Il était environ 14h20 ce jeudi lorsqu’un usager est monté à bord d’un bus de la ville. Le chauffeur lui a alors demandé de ce couvrir le visage, comme la loi l’exige dans les transports en commun, mais également de payer son ticket de transport. Après avoir protesté, l’homme a finalement accepté de se conformer aux règlements.

Il frappe le conducteur au visage et le fait chuter au sol

Mais l’histoire ne s’est pas arrêtée là. A l’arrêt suivant, du 19 mars 1962, près du centre commercial Cora, l’homme est revenu à la hauteur du conducteur et lui a porté un coup de poing au visage. L’agresseur a été gêné par le plexiglas installé pour lutter contre le coronavirus.

Le chauffeur est sorti dans la rue, craignant de recevoir d’autres coups. L’agresseur en a profité pour le frapper à nouveau en plein visage, avant de le faire chuter au sol et de prendre la fuite.


Déjà connu des services de police

Des témoins ont alerté la police et ont donné une description de l’auteur des faits. L’homme a été interpellé vers 14h45. Âgé de 34 ans et déjà connu des services de police, il a été placé en garde à vue.

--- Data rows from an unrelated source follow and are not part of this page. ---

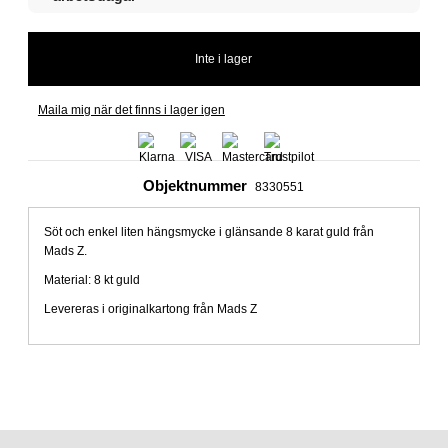
Maila mig när det finns i lager igen
Objektnummer
8330551
Söt och enkel liten hängsmycke i glänsande 8 karat guld från
Mads Z.
Material: 8 kt guld
Levereras i originalkartong från Mads Z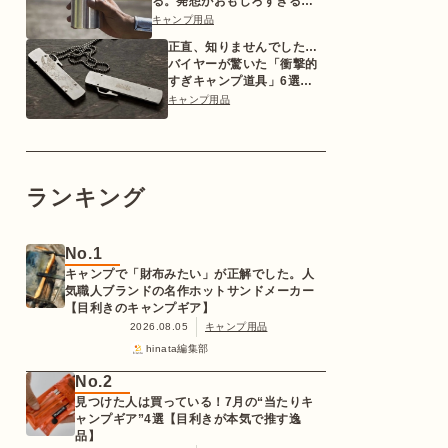
る。発想がおもしろすぎるギ
ア【目利きのキャンプギア】
キャンプ用品
正直、知りませんでした…
バイヤーが驚いた「衝撃的
すぎキャンプ道具」6選
【2026年版】
キャンプ用品
ランキング
No.1
キャンプで「財布みたい」が正解でした。人
気職人ブランドの名作ホットサンドメーカー
【目利きのキャンプギア】
2026.08.05
キャンプ用品
hinata編集部
No.2
見つけた人は買っている！7月の“当たりキ
ャンプギア”4選【目利きが本気で推す逸
品】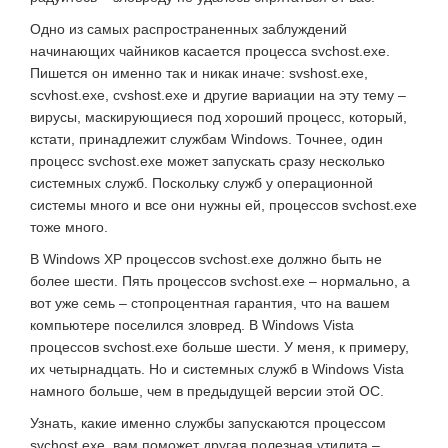
Одно из самых распространенных заблуждений
начинающих чайников касается процесса svchost.exe.
Пишется он именно так и никак иначе: svshost.exe,
scvhost.exe, cvshost.exe и другие вариации на эту тему –
вирусы, маскирующиеся под хороший процесс, который,
кстати, принадлежит службам Windows. Точнее, один
процесс svchost.exe может запускать сразу несколько
системных служб. Поскольку служб у операционной
системы много и все они нужны ей, процессов svchost.exe
тоже много.
В Windows XP процессов svchost.exe должно быть не
более шести. Пять процессов svchost.exe – нормально, а
вот уже семь – стопроцентная гарантия, что на вашем
компьютере поселился зловред. В Windows Vista
процессов svchost.exe больше шести. У меня, к примеру,
их четырнадцать. Но и системных служб в Windows Vista
намного больше, чем в предыдущей версии этой ОС.
Узнать, какие именно службы запускаются процессом
svchost.exe, вам поможет другая полезная утилита –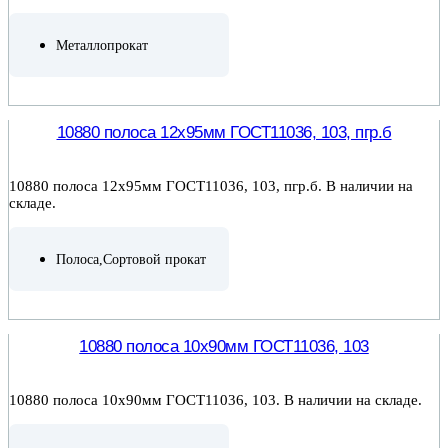
Металлопрокат
ПОДРОБНЕЕ
10880 полоса 12х95мм ГОСТ11036, 103, пгр.б
10880 полоса 12х95мм ГОСТ11036, 103, пгр.б. В наличии на
складе.
Полоса
,
Сортовой прокат
ПОДРОБНЕЕ
10880 полоса 10х90мм ГОСТ11036, 103
10880 полоса 10х90мм ГОСТ11036, 103. В наличии на складе.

La victime légèrement blessée a été conduite à l’hôpital et son Incapacité totale de travail (ITT) n’est pas encore connue. Une enquête a été ouverte et confiée au commissariat de Saint-Quentin.

Cette affaire n’est pas sans rappeler celle de Bayonne (Pyrénées-Atlantique) au début du mois, dans laquelle un chauffeur de bus de 59 ans, Philippe Monguillot, a été lynché à mort par plusieurs individus. Quatre hommes ont été mis en examen et placés en détention provisoire dans ce dossier.